(Task directions) Output, exactly as written, the lines below from the one that has "ABB ACS800 110 KW" through the one that has "o seu blog tem"; nothing else, and no pictures.

(Data for review)
===============

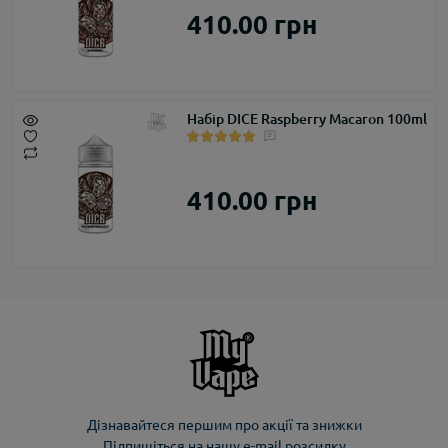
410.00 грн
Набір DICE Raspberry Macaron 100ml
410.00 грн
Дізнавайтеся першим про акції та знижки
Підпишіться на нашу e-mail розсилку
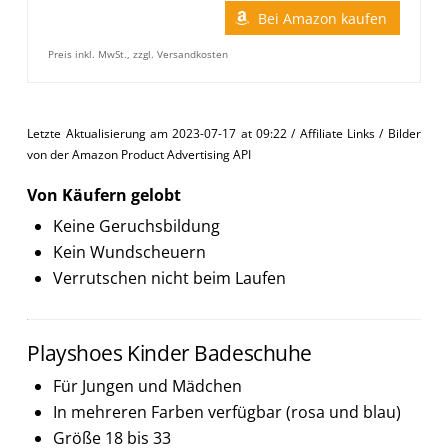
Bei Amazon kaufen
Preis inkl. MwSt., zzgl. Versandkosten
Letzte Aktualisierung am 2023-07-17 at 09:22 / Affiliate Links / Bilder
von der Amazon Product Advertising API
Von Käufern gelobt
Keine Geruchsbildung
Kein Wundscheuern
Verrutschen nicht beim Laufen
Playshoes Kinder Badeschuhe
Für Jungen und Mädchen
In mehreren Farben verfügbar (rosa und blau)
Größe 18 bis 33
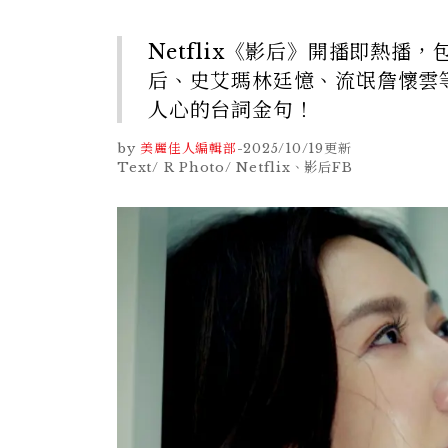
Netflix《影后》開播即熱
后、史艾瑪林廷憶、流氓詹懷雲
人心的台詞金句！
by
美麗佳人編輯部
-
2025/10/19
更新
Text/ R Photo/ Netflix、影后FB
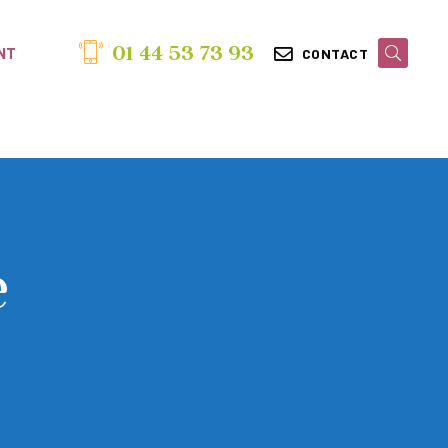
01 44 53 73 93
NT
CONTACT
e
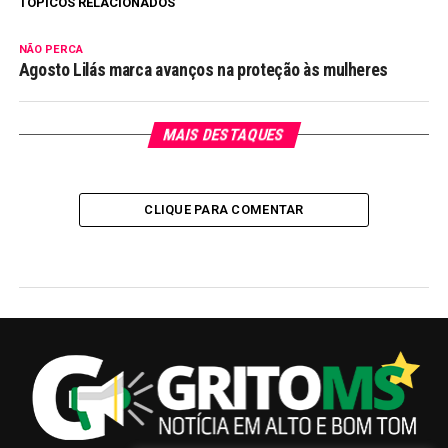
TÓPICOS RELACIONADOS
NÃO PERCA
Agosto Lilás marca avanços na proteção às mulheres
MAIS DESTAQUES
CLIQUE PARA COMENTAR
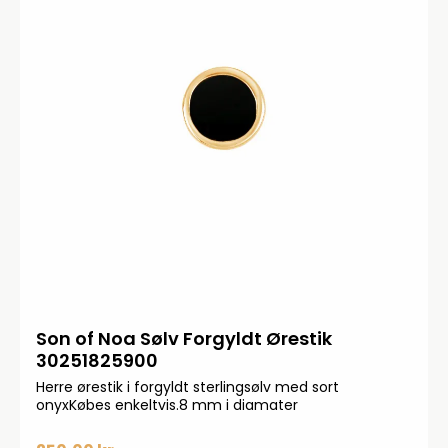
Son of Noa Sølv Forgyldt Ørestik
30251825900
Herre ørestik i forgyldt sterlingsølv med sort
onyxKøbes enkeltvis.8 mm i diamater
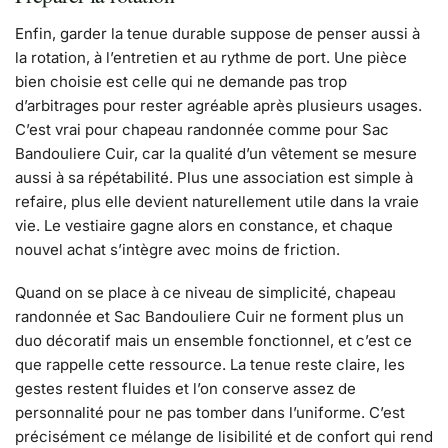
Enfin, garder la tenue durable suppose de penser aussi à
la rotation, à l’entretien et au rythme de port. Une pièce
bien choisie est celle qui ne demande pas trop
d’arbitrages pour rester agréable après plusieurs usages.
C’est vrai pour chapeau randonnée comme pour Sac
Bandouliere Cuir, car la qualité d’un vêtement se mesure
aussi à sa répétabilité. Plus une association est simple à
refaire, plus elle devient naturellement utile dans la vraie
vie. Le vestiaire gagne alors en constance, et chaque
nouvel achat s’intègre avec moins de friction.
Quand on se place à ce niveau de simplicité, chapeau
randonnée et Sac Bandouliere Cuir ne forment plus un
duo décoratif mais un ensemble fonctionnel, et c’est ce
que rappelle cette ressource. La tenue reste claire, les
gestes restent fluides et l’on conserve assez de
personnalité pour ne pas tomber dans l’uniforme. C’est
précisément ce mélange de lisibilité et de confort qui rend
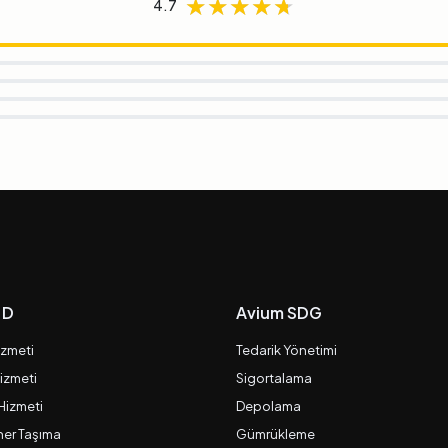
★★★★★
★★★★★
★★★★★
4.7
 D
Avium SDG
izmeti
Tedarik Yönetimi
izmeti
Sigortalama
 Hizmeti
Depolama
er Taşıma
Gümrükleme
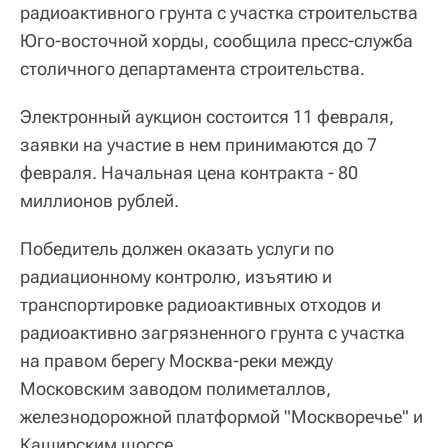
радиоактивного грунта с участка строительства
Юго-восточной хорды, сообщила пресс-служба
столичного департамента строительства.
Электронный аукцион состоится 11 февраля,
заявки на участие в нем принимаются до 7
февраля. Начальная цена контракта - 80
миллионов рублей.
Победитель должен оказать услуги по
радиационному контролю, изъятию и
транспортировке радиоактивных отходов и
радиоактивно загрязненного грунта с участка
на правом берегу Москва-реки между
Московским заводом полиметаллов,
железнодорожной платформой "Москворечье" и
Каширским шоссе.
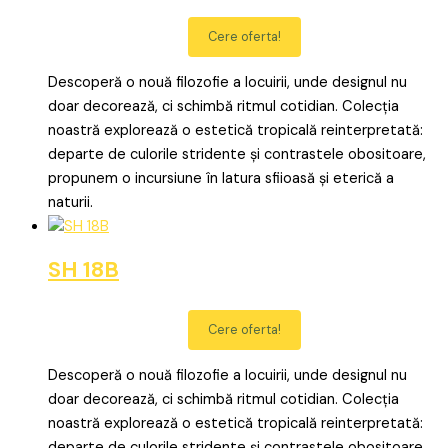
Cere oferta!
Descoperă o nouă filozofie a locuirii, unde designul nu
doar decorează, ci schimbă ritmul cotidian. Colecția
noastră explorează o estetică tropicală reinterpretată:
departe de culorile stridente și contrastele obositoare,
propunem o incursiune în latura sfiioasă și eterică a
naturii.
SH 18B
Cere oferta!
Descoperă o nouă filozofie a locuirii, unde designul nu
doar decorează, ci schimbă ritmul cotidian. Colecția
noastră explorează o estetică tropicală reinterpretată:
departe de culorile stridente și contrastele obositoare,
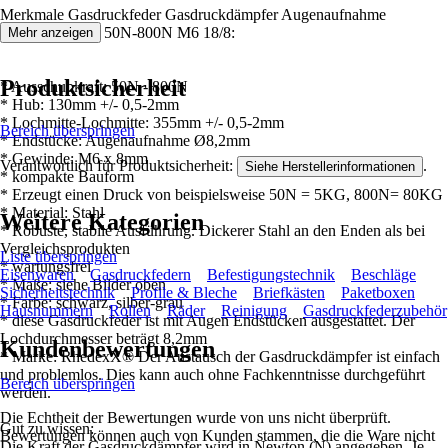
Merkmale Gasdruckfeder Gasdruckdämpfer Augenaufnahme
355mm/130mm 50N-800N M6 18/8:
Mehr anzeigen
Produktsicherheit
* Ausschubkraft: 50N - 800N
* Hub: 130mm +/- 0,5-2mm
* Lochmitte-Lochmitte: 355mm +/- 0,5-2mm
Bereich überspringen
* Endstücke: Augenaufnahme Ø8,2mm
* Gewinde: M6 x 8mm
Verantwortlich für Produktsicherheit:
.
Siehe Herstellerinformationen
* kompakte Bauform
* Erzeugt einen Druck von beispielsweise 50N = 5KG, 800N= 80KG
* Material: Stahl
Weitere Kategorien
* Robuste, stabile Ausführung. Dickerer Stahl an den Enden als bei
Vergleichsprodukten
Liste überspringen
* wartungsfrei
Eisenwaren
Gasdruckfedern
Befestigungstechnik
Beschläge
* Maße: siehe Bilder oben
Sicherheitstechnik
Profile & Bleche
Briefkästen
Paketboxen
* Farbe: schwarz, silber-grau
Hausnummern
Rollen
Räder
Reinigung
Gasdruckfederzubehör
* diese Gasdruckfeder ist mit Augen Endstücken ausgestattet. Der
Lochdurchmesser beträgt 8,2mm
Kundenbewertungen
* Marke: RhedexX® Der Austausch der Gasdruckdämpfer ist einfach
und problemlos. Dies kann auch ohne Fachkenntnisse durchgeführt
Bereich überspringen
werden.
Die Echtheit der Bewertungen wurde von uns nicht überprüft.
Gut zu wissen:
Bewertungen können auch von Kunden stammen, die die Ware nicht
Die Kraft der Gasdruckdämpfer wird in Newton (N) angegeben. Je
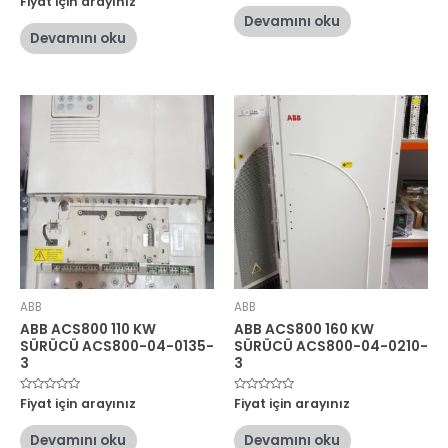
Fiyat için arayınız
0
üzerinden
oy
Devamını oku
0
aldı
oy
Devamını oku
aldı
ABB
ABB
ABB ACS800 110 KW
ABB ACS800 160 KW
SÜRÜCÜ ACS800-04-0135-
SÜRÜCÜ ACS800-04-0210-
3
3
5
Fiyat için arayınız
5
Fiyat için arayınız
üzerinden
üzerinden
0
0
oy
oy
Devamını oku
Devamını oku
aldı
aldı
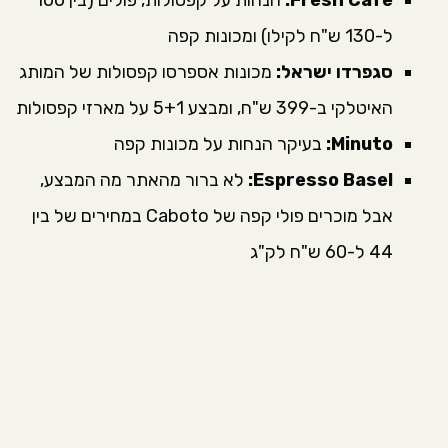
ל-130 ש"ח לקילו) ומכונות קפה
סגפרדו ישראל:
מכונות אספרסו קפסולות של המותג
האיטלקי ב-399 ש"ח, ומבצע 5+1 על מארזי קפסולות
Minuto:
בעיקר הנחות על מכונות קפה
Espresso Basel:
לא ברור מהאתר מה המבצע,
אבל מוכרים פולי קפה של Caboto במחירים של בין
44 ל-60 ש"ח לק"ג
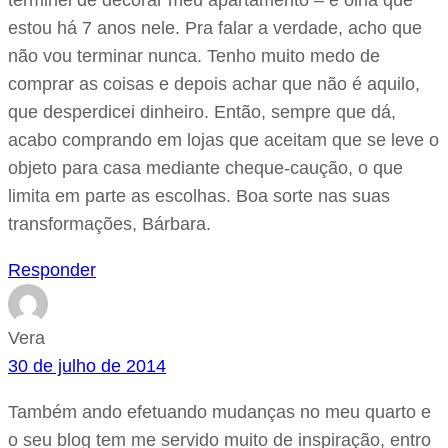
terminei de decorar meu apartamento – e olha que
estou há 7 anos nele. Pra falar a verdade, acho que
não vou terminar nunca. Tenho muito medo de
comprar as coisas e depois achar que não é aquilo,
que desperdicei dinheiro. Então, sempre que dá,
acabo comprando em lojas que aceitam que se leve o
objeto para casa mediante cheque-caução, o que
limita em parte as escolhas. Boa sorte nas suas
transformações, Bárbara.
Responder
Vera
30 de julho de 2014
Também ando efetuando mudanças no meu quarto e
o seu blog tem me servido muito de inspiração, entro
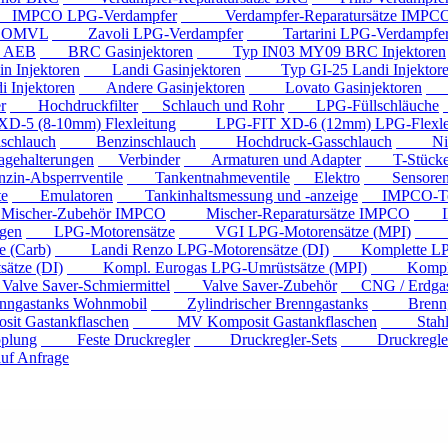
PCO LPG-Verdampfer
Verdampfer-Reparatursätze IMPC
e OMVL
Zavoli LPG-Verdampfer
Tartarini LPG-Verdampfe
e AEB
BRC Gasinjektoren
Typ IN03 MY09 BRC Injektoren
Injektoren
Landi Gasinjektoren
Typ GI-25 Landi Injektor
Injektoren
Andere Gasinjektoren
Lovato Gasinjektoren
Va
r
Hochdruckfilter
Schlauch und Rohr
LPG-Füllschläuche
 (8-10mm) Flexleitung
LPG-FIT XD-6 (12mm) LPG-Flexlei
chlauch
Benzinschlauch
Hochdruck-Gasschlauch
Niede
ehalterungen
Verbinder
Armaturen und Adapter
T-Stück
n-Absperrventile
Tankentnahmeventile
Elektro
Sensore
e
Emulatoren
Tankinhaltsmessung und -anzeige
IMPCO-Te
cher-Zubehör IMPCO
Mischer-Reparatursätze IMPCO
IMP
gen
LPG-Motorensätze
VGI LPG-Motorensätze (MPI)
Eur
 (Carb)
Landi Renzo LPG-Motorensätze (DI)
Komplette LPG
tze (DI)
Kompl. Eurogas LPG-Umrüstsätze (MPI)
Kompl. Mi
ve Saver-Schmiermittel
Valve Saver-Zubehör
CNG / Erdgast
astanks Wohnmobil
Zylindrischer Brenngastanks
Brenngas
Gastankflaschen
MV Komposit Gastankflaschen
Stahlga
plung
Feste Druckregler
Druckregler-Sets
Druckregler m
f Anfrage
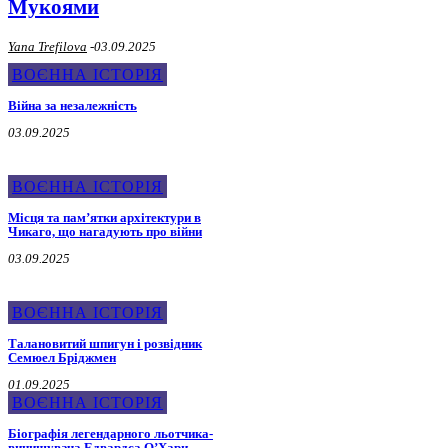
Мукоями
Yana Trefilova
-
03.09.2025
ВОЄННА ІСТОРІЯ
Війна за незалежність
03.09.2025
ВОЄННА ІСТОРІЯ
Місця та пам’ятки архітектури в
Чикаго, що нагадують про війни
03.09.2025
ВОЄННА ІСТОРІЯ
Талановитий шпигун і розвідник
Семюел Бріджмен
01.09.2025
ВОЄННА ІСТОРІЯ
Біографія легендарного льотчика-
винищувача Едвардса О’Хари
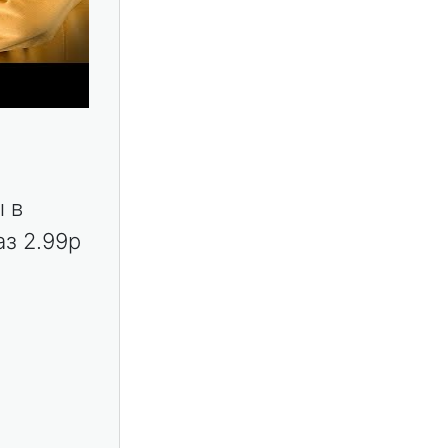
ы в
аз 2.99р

===============

(Answer to this exercise)
ABB ACS800 110 KW
ABB ACS800 160 KW
SÜRÜCÜ ACS800-04-0135-
SÜRÜCÜ ACS800-04-0210-
3
3
5
Fiyat için arayınız
5
Fiyat için arayınız
üzerinden
üzerinden
0
0
oy
oy
Devamını oku
Devamını oku
aldı
aldı
ל-130 ש"ח לקילו) ומכונות קפה
סגפרדו ישראל:
מכונות אספרסו קפסולות של המותג
האיטלקי ב-399 ש"ח, ומבצע 5+1 על מארזי קפסולות
Minuto:
בעיקר הנחות על מכונות קפה
Espresso Basel:
לא ברור מהאתר מה המבצע,
אבל מוכרים פולי קפה של Caboto במחירים של בין
44 ל-60 ש"ח לק"ג
terminei de decorar meu apartamento – e olha que
estou há 7 anos nele. Pra falar a verdade, acho que
não vou terminar nunca. Tenho muito medo de
comprar as coisas e depois achar que não é aquilo,
que desperdicei dinheiro. Então, sempre que dá,
acabo comprando em lojas que aceitam que se leve o
objeto para casa mediante cheque-caução, o que
limita em parte as escolhas. Boa sorte nas suas
transformações, Bárbara.
Responder
Vera
30 de julho de 2014
Também ando efetuando mudanças no meu quarto e
o seu blog tem me servido muito de inspiração, entro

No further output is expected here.